The overtime rate is a term that may be used to describe two distinct calculations. In the first instance, the overtime rate is the amount of additional pay a worker is owed for working more hours than are legally specified over a period of time. The overtime rate also describes how many overtime hours employees are putting in, versus how many hours were planned by the employer for completing work.
Overtime rate in terms of pay is a somewhat confusing issue. Most regions have laws specifying how many hours are in a normal work week; for instance, in some places, 40 hours in a seven day period is considered a normal work week. In many areas, if a person works more than 40 hours a week it is considered overtime and must legally be paid a premium wage. The premium is generally 1.5 to two times the amount of the normal hourly wage for the worker.
Thus, if a worker gets paid $10 US Dollars (USD) per hour and works 45 hours in a week, five of those hours would be charged at an overtime rate of $15-$20 USD, depending on the legally mandated overtime rate. If the rate was 1.5 normal pay for overtime, the worker would make $400 for the first 40 hours and $75 for the overtime hours for a total of $475 USD for the week. If the worker was paid his or her normal rate for the entire time, the total would be $450 USD.
The other use of the term relates to how a business measures performance and potential need for expansion or contraction of the workforce. Calculating the overtime rate in this situation becomes a ratio of hours actually worked versus hours allotted for a job. Paying a worker 1.5 to two times his or her normal rate for overtime may be a necessary expense in some cases; such as to deal with an unusually large job or finish an important project before a set deadline. Over a long period of time, however, consistent overtime hours can begin to take a toll on the financial health of a business.
By measuring the ratio rate, employers can get an idea of the reality of hours as compared to what is assumed will be enough time. If a small office has two full-time workers who both end up working 20 hours of overtime every week, the company is paying out 40 hours of the higher overtime salary every week. A smart business move in this situation might be to hire a third full-time worker, since paying an additional 40 hours at the regular rate to a third worker will cost less than paying 40 hours of overtime to the two original workers.

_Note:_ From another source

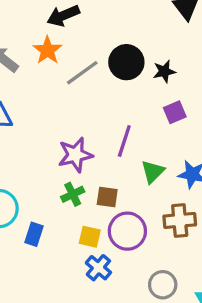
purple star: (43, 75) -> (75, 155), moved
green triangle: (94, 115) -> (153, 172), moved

A high overtime rate ratio can be negative for several other reasons besides additional costs. Constantly overtaxing employees by requesting or requiring overtime can lead to a serious drop in morale, even when higher wages are provided for extra work. Workers may become exhausted and emotionally stressed, leading to higher rates of illness or potential for injury and critical mistakes. Keeping the overtime rate ratio low can help ensure worker accuracy, morale, and safety.